──────── VORLIEGENDER AUSZUG

Es waren nur die letzten Meter am Ende eines fast elf Stunden langen Fluges von Lufthansa. Doch genau sie beschäftigen nun die Unfallermittlungsbehörde. Flug LH459 von San Francisco nach München befand sich am Montag (17. August) im Endanflug auf Piste 26L, als der Airbus A380 mit dem Kennzeichen D-AIML bereits vor der Landebahnschwelle den Boden berührte.
Der Superjumbo traf dabei mindestens eine Leuchte der Befeuerung. Das berichtet das Portal Aviation Herald. Lufthansa bestätigte gegenüber dem Fernsehsender RTL, dass es in diesem Bereich zu einer Beschädigung der Landebahnbefeuerung gekommen sei. Der Kontakt hinterließ offenbar auch am Flugzeug Spuren: An mehreren Reifen wurden die Laufflächen beschädigt. Die Besatzung setzte die Landung dennoch ohne weitere Zwischenfälle fort. Der Airbus A380 rollte aus und anschließend selbstständig zum Vorfeld.
Ermittler untersuchen, wieso der Airbus A380 zu früh aufsetzte
Die 351 Passagiere konnten den A380 nach Angaben von Lufthansa regulär verlassen. Weshalb die D-AIML bereits vor der vorgesehenen Landebahn Bodenkontakt hatte, ist bislang nicht bekannt. Die Bundesstelle für Flugunfalluntersuchung BFU untersucht den Vorfall. Der Airbus A380 mit dem Kennzeichen D-AIML steht weiterhin am Boden.
In den Stunden vor der Ankunft von LH459 war das Wetter in München wechselhaft. Die Wettermeldungen verzeichneten unter anderem kräftige Regenschauer und Gewitter, zeitweise war auch die Sicht deutlich eingeschränkt. Später verbesserten sich die Bedingungen wieder. Ob das Wetter mit dem ungewöhnlich frühen Aufsetzen in Zusammenhang stand, lässt sich aus den bisher vorliegenden Informationen nicht ableiten.

────────────────
──────── AUSGELESENE EINTRÄGE

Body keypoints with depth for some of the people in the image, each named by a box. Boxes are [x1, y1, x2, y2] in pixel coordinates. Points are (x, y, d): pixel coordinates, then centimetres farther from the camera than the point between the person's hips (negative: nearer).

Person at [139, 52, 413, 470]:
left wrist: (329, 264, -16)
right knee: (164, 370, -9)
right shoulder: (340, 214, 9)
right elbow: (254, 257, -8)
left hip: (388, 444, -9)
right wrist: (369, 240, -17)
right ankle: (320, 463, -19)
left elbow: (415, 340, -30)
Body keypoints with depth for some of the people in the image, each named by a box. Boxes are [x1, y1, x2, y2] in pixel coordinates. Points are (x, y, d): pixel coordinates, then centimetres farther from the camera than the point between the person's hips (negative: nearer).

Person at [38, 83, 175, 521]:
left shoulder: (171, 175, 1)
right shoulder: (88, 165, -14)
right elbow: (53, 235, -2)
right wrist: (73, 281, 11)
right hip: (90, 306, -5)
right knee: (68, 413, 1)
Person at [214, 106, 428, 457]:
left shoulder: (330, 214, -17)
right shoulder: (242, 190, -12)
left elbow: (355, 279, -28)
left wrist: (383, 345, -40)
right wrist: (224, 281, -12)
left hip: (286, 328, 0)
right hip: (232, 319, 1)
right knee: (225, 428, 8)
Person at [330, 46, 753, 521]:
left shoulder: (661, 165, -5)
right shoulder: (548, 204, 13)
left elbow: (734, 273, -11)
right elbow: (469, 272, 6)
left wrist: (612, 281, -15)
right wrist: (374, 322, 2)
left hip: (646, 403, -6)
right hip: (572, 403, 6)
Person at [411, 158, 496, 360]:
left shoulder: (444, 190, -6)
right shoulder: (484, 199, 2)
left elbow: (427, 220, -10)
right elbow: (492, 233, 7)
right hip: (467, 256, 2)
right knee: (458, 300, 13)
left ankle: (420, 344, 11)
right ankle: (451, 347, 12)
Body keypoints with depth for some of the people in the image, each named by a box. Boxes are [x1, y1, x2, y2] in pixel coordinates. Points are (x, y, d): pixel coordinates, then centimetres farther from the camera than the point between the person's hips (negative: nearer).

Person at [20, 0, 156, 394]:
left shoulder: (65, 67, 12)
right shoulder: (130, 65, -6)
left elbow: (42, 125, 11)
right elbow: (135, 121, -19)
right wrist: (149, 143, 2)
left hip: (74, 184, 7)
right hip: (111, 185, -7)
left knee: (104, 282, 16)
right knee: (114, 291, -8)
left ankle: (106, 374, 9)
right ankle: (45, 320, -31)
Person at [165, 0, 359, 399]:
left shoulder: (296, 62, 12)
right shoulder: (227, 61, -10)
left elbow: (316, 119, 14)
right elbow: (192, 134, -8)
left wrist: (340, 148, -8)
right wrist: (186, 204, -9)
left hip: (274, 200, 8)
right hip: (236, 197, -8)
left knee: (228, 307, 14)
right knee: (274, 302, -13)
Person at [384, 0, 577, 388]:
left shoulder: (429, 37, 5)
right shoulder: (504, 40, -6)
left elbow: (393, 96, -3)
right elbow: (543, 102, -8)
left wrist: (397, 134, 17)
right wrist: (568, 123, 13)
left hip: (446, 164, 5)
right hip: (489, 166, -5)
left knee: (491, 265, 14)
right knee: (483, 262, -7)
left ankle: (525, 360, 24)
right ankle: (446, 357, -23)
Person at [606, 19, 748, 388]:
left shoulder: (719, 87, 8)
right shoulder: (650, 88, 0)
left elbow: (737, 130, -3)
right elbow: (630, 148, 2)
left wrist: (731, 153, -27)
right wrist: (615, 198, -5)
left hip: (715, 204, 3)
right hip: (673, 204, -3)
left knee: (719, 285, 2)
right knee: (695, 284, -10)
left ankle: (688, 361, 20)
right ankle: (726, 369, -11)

────────────────

AUFTRAG> Wie lautet der Bericht über die zu frühe A380-Landung in München ab den Worten „In den Stunden“ bis einschließlich „Informationen nicht ableiten.“, wenn du „Regenschauer“ gegen „Hagelschauer“ austauschst? Das Material spielt hierfür keine Rolle.

ANTWORT>
In den Stunden vor der Ankunft von LH459 war das Wetter in München wechselhaft. Die Wettermeldungen verzeichneten unter anderem kräftige Hagelschauer und Gewitter, zeitweise war auch die Sicht deutlich eingeschränkt. Später verbesserten sich die Bedingungen wieder. Ob das Wetter mit dem ungewöhnlich frühen Aufsetzen in Zusammenhang stand, lässt sich aus den bisher vorliegenden Informationen nicht ableiten.